Il a fallu 15 tours de scrutin la semaine dernière avant que le républicain Kevin McCarthy ne parvienne à rassembler les voix nécessaires et ne soit élu président de la Chambre des représentants des États-Unis. Il règne toutefois une bien plus grande unanimité en ce qui concerne l’influence croissante de la Chine. Celle-ci est perçue comme une menace aux États-Unis, si bien qu’une commission distincte sera désormais chargée d’étudier la manière dont les États-Unis peuvent relever ce défi. Cela inclut des facteurs géopolitiques ainsi que la forte dépendance en matière d’approvisionnement en médicaments et en matières premières telles que les terres rares, selon Bloomberg (accès payant). Tous les députés républicains et la plupart des démocrates ont voté mardi en faveur de la création de ce nouveau groupe de travail, qui formulera des recommandations politiques d'ici la fin de l'année.

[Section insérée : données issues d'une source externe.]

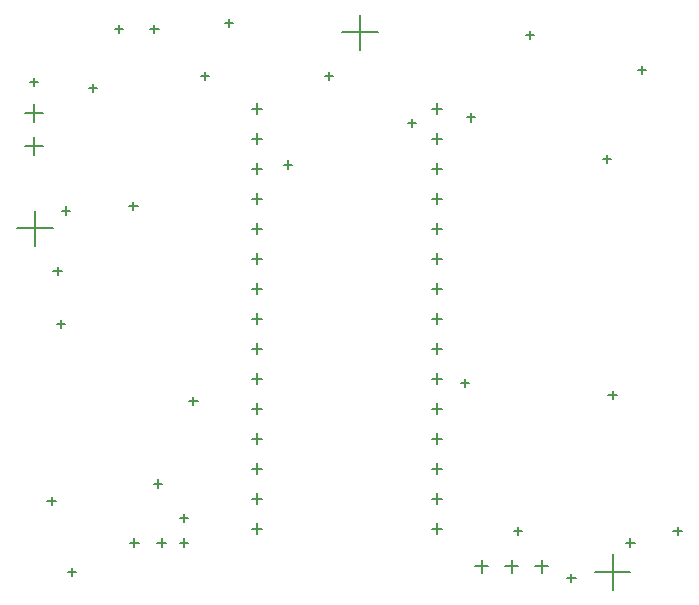
<source format=gbr>
G04*
G04 #@! TF.GenerationSoftware,Altium Limited,Altium Designer,24.6.1 (21)*
G04*
G04 Layer_Color=128*
%FSLAX25Y25*%
%MOIN*%
G70*
G04*
G04 #@! TF.SameCoordinates,FB6864B3-348A-4B3C-8FDE-2C751703143F*
G04*
G04*
G04 #@! TF.FilePolarity,Positive*
G04*
G01*
G75*
%ADD12C,0.00500*%
D12*
X56496Y21654D02*
X59252D01*
X57874Y20276D02*
Y23031D01*
X56496Y29921D02*
X59252D01*
X57874Y28543D02*
Y31299D01*
X4921Y153937D02*
X10827D01*
X7874Y150984D02*
Y156890D01*
X4921Y164961D02*
X10827D01*
X7874Y162008D02*
Y167913D01*
X2362Y126378D02*
X14173D01*
X8268Y120473D02*
Y132283D01*
X175000Y13780D02*
X179331D01*
X177165Y11614D02*
Y15945D01*
X165000Y13780D02*
X169331D01*
X167165Y11614D02*
Y15945D01*
X155000Y13780D02*
X159331D01*
X157165Y11614D02*
Y15945D01*
X80405Y166270D02*
X84004D01*
X82205Y164471D02*
Y168069D01*
X80405Y156270D02*
X84004D01*
X82205Y154471D02*
Y158069D01*
X80405Y146270D02*
X84004D01*
X82205Y144471D02*
Y148069D01*
X80405Y136270D02*
X84004D01*
X82205Y134470D02*
Y138069D01*
X80405Y126270D02*
X84004D01*
X82205Y124470D02*
Y128069D01*
X80405Y116270D02*
X84004D01*
X82205Y114471D02*
Y118069D01*
X80405Y106270D02*
X84004D01*
X82205Y104471D02*
Y108069D01*
X80405Y96270D02*
X84004D01*
X82205Y94471D02*
Y98069D01*
X80405Y86270D02*
X84004D01*
X82205Y84470D02*
Y88069D01*
X80405Y76270D02*
X84004D01*
X82205Y74471D02*
Y78069D01*
X80405Y66270D02*
X84004D01*
X82205Y64470D02*
Y68069D01*
X80405Y56270D02*
X84004D01*
X82205Y54470D02*
Y58069D01*
X80405Y46270D02*
X84004D01*
X82205Y44471D02*
Y48069D01*
X80405Y36270D02*
X84004D01*
X82205Y34470D02*
Y38069D01*
X80405Y26270D02*
X84004D01*
X82205Y24471D02*
Y28069D01*
X140405Y26270D02*
X144004D01*
X142205Y24471D02*
Y28069D01*
X140405Y36270D02*
X144004D01*
X142205Y34470D02*
Y38069D01*
X140405Y46270D02*
X144004D01*
X142205Y44471D02*
Y48069D01*
X140405Y56270D02*
X144004D01*
X142205Y54470D02*
Y58069D01*
X140405Y66270D02*
X144004D01*
X142205Y64470D02*
Y68069D01*
X140405Y76270D02*
X144004D01*
X142205Y74471D02*
Y78069D01*
X140405Y86270D02*
X144004D01*
X142205Y84470D02*
Y88069D01*
X140405Y96270D02*
X144004D01*
X142205Y94471D02*
Y98069D01*
X140405Y106270D02*
X144004D01*
X142205Y104471D02*
Y108069D01*
X140405Y116270D02*
X144004D01*
X142205Y114471D02*
Y118069D01*
X140405Y126270D02*
X144004D01*
X142205Y124470D02*
Y128069D01*
X140405Y136270D02*
X144004D01*
X142205Y134470D02*
Y138069D01*
X140405Y146270D02*
X144004D01*
X142205Y144471D02*
Y148069D01*
X140405Y156270D02*
X144004D01*
X142205Y154471D02*
Y158069D01*
X140405Y166270D02*
X144004D01*
X142205Y164471D02*
Y168069D01*
X110630Y191732D02*
X122441D01*
X116535Y185827D02*
Y197638D01*
X194882Y11811D02*
X206693D01*
X200787Y5906D02*
Y17717D01*
X48994Y21654D02*
X51794D01*
X50394Y20254D02*
Y23054D01*
X17104Y132283D02*
X19904D01*
X18504Y130884D02*
Y133684D01*
X199387Y70866D02*
X202187D01*
X200787Y69466D02*
Y72266D01*
X132458Y161417D02*
X135258D01*
X133858Y160017D02*
Y162817D01*
X104899Y177165D02*
X107699D01*
X106299Y175765D02*
Y178565D01*
X34821Y192913D02*
X37620D01*
X36220Y191513D02*
Y194313D01*
X46632Y192913D02*
X49431D01*
X48031Y191513D02*
Y194313D01*
X15529Y94488D02*
X18329D01*
X16929Y93088D02*
Y95888D01*
X19072Y11811D02*
X21872D01*
X20472Y10411D02*
Y13211D01*
X12380Y35433D02*
X15179D01*
X13780Y34033D02*
Y36833D01*
X197419Y149606D02*
X200219D01*
X198819Y148206D02*
Y151006D01*
X209230Y179134D02*
X212030D01*
X210630Y177734D02*
Y180534D01*
X185608Y9843D02*
X188408D01*
X187008Y8443D02*
Y11242D01*
X205293Y21654D02*
X208093D01*
X206693Y20254D02*
Y23054D01*
X152143Y163386D02*
X154943D01*
X153543Y161986D02*
Y164786D01*
X221041Y25591D02*
X223841D01*
X222441Y24191D02*
Y26991D01*
X150175Y74803D02*
X152975D01*
X151575Y73403D02*
Y76203D01*
X167891Y25591D02*
X170691D01*
X169291Y24191D02*
Y26991D01*
X14348Y112205D02*
X17148D01*
X15748Y110805D02*
Y113605D01*
X59624Y68898D02*
X62424D01*
X61024Y67498D02*
Y70298D01*
X47813Y41339D02*
X50613D01*
X49213Y39939D02*
Y42739D01*
X39939Y21654D02*
X42739D01*
X41339Y20254D02*
Y23054D01*
X63561Y177165D02*
X66361D01*
X64961Y175765D02*
Y178565D01*
X6474Y175197D02*
X9274D01*
X7874Y173797D02*
Y176597D01*
X26159Y173228D02*
X28959D01*
X27559Y171828D02*
Y174628D01*
X91120Y147638D02*
X93920D01*
X92520Y146238D02*
Y149038D01*
X39643Y133858D02*
X42443D01*
X41043Y132458D02*
Y135258D01*
X71435Y194882D02*
X74235D01*
X72835Y193482D02*
Y196282D01*
X171828Y190945D02*
X174628D01*
X173228Y189545D02*
Y192345D01*
M02*

</source>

Le porte-parole du ministère chinois des Affaires étrangères, Wang Wenbin, a exprimé l'espoir que les relations sino-américaines soient examinées de manière objective et appropriée par les membres de la commission, selon Reuters agence de presse. Le journal chinois proche du gouvernement Global Times, quant à lui, voit en cela un écho à Joseph McCarthy, homonyme de Kevin McCarthy, qui avait mené une campagne contre les communistes, réels ou présumés, aux États-Unis dans les années 1950. Kevin McCarthy avait récemment qualifié le Parti communiste chinois de “la plus grande menace géopolitique de notre époque.”